- Born: c. 1879 United States
- Other name: Clyde Kaufman
- Occupations: Forger, train robber
- Criminal status: Paroled in 1913 Paroled in 1926
- Convictions: Grand larceny (1911) Armed robbery (1914)
- Criminal penalty: 2 years imprisonment 25 years imprisonment

= Jean LaBanta =

Jean LaBanta (born c. 1879) was an American criminal, forger and train robber. He was a notorious conman and check forger in California during the early 20th century. Between 1913 and 1914, he passed out an estimated $40,000 in rubber checks and was also responsible for a series of train robberies against the Southern Pacific Railroad. It was partly due to his robberies that the railroad company first began arming its guards.

==Biography==
Born around 1879, little is known about Jean LaBanta's early life. In April 1911, he was convicted of grand larceny in San Benito County, California, and sentenced to 2 years imprisonment at San Quentin. He received an early parole in 1913 and was soon being investigated by authorities in several California counties for writing rubber checks. Placer County was the first to issue a warrant on LaBanta, then under his alias Clyde Kaufman, for forging $65 checks. Investigators would discover that LaBanta had passed out an estimated $40,000 in fraudulent checks.

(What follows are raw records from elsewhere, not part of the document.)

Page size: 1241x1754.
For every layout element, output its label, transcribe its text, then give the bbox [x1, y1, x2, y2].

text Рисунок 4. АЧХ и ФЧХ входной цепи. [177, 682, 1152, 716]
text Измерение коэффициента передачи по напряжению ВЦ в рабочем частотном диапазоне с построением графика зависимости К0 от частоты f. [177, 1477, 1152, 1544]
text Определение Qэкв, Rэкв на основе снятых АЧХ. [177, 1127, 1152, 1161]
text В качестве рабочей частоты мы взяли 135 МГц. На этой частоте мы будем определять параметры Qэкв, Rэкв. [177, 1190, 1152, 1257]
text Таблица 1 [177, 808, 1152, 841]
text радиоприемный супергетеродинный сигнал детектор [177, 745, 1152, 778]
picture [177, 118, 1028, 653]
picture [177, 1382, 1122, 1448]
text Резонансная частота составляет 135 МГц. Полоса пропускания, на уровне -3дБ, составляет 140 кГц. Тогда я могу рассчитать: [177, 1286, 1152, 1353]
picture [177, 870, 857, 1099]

During this time, LaBanta also robbed several express trains belonging to the Southern Pacific Railroad. His first attempt occurred on October 14, 1913, when he donned a mask and boarded Southern Pacific Train No. 23 during a mail exchange at Burlingame. Reaching the express car, he put sacks on the heads of two guards at gunpoint and forced them to sit in a corner while the train continued on to San Francisco. LaBanta jumped off the train at some point, though the guards did not see him, and escaped with $100. Despite the small reward for a high-risk venture, LaBanta tried again a month later. On November 17, he snuck on board Southern Pacific Train No. 77 and again forced hoods on the clerks at gunpoint while he searched through the mail. After gathering another small score, he jumped off the train before pulling into Burlingame. As a result of the robberies, the Southern Pacific Railroad ordered that all express guards on the northern California runs would be armed.

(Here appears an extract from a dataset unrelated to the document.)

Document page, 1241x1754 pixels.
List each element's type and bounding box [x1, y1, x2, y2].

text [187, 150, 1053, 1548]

LaBanta moved to Los Angeles following Southern Pacific's announcement. He soon found an accomplice, Jean Dolly (aka "Jim Barry"), who had been recently paroled from San Quentin after serving 18 months for forgery. On January 10, 1914, the two men jumped on Southern Pacific Train No. 9, two minutes before its scheduled departure from Los Angeles at 10:15 am. They held up the mail car, unmasked this time, and stole $600 before jumping out shortly before the train's arrival in Burbank.

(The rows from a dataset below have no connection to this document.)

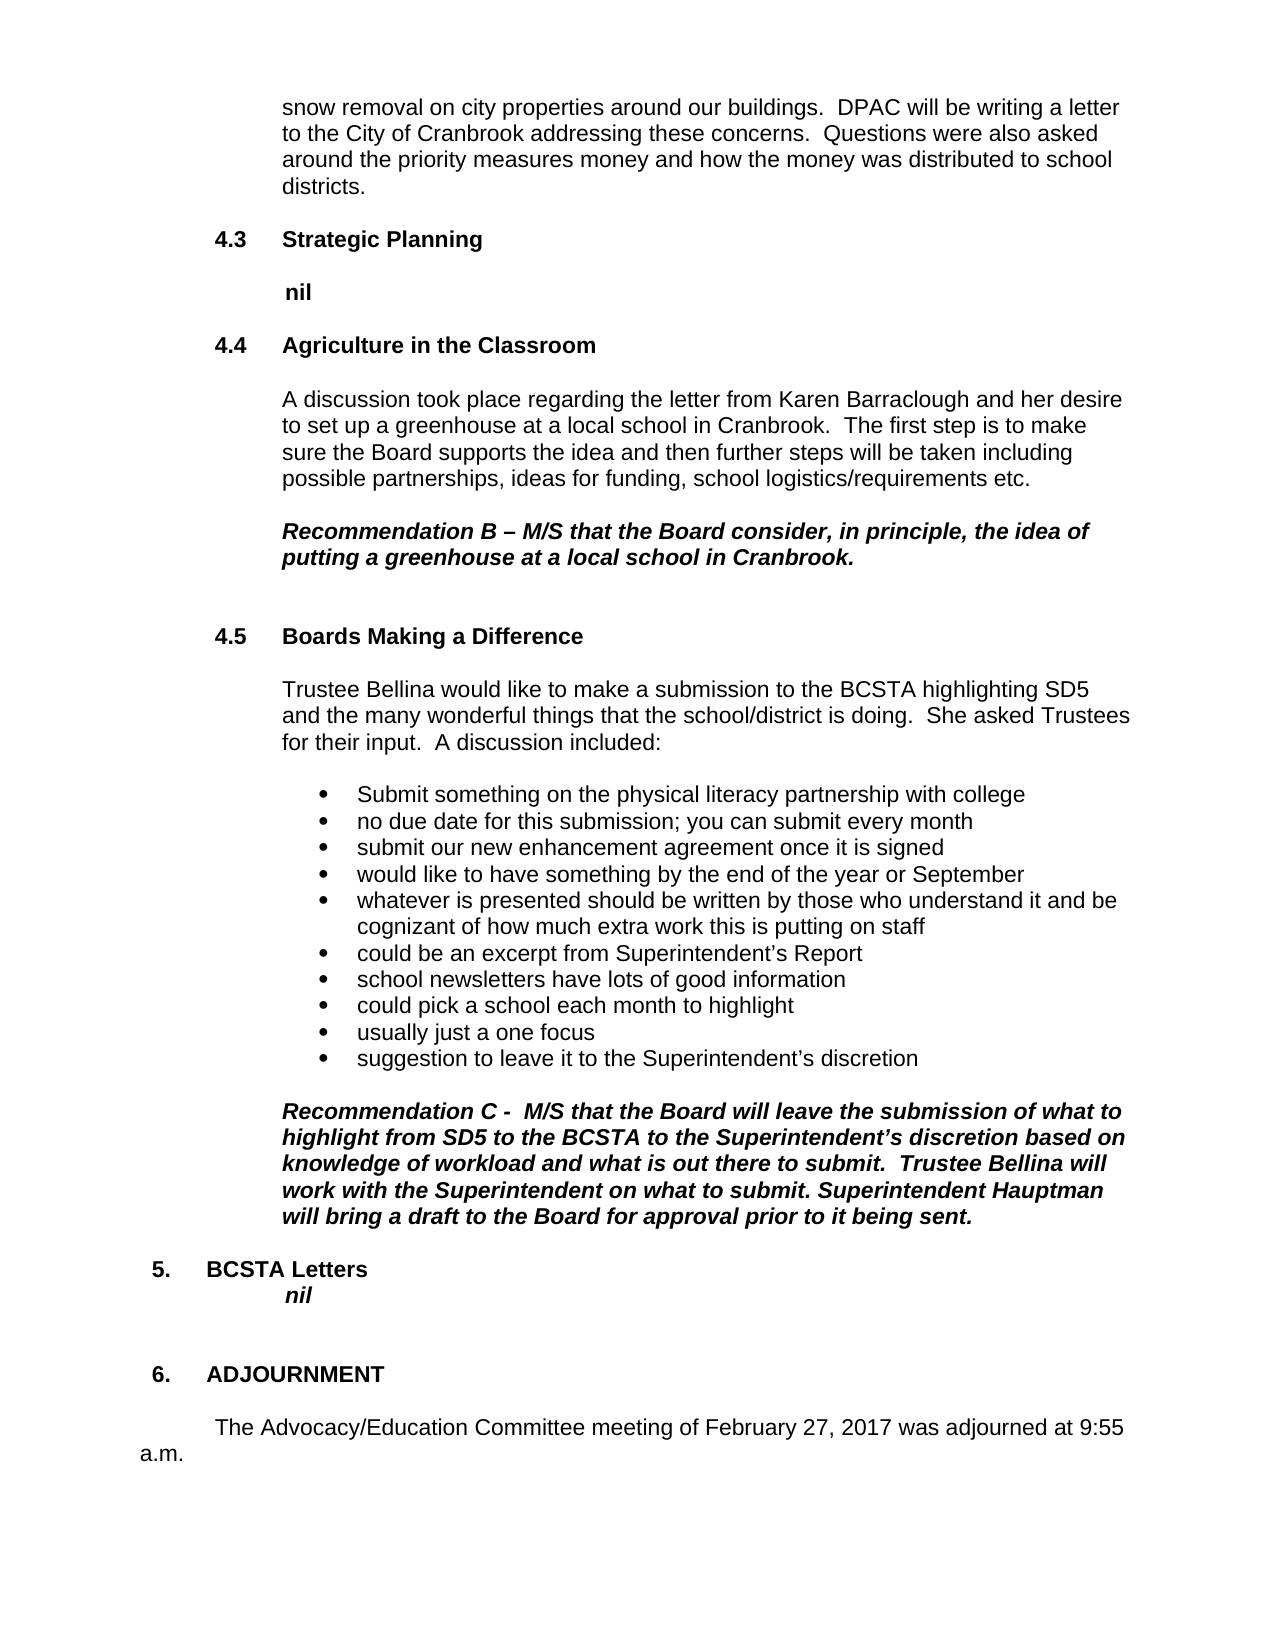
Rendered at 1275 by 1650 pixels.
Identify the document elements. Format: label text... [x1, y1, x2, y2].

list would like to have something by the end of the year or September [319, 861, 1131, 887]
text nil [139, 279, 1131, 305]
text A discussion took place regarding the letter from Karen Barraclough and her desire to set up a greenhouse at a local school in Cranbrook. The first step is to make sure the Board supports the idea and then further steps will be taken including possible partnerships, ideas for funding, school logistics/requirements etc. [282, 386, 1131, 492]
list could pick a school each month to highlight [319, 992, 1131, 1019]
text nil [285, 1282, 1131, 1308]
list suggestion to leave it to the Superintendent’s discretion [319, 1045, 1131, 1071]
list could be an excerpt from Superintendent’s Report [319, 939, 1131, 966]
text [282, 94, 1131, 199]
list Recommendation C - M/S that the Board will leave the submission of what to highlight from SD5 to the BCSTA to the Superintendent’s discretion based on knowledge of workload and what is out there to submit. Trustee Bellina will work with the Superintendent on what to submit. Superintendent Hauptman will bring a draft to the Board for approval prior to it being sent. [282, 1098, 1131, 1229]
list Boards Making a Difference [214, 623, 1131, 650]
list no due date for this submission; you can submit every month [319, 808, 1131, 834]
list Agriculture in the Classroom [214, 332, 1131, 358]
list school newsletters have lots of good information [319, 966, 1131, 992]
list Strategic Planning [214, 226, 1131, 253]
list Recommendation B – M/S that the Board consider, in principle, the idea of putting a greenhouse at a local school in Cranbrook. [282, 518, 1131, 571]
list Submit something on the physical literacy partnership with college [319, 781, 1131, 808]
text The Advocacy/Education Committee meeting of February 27, 2017 was adjourned at 9:55 a.m. [139, 1414, 1131, 1467]
list whatever is presented should be written by those who understand it and be cognizant of how much extra work this is putting on staff [319, 887, 1131, 939]
list submit our new enhancement agreement once it is signed [319, 834, 1131, 861]
list ADJOURNMENT [152, 1361, 1131, 1388]
list Trustee Bellina would like to make a submission to the BCSTA highlighting SD5 and the many wonderful things that the school/district is doing. She asked Trustees for their input. A discussion included: [282, 676, 1131, 755]
list usually just a one focus [319, 1019, 1131, 1045]
list BCSTA Letters [152, 1256, 1131, 1282]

The law eventually caught up to LaBanta and took him into custody at a San Francisco hotel on January 20, 1914. After a lengthy interrogation, LaBanta also confessed to the train robberies as well quietly bragging to investigators that he was the perpetrator of "much more classier crimes" than bouncing checks. Dolly was quickly arrested after being identified by mail clerks and was indicted with LaBanta by a federal grand jury on February 10. His accomplice pleaded guilty on March 6 and was sentenced to San Quintin for 5 years while LaBanta, who pleaded guilty the day after his indictment, was sentenced to 54 years. This was reduced to 25 when the judge made the sentences concurrent. LaBanta was paroled on September 24, 1926, and disappeared from public record thereafter.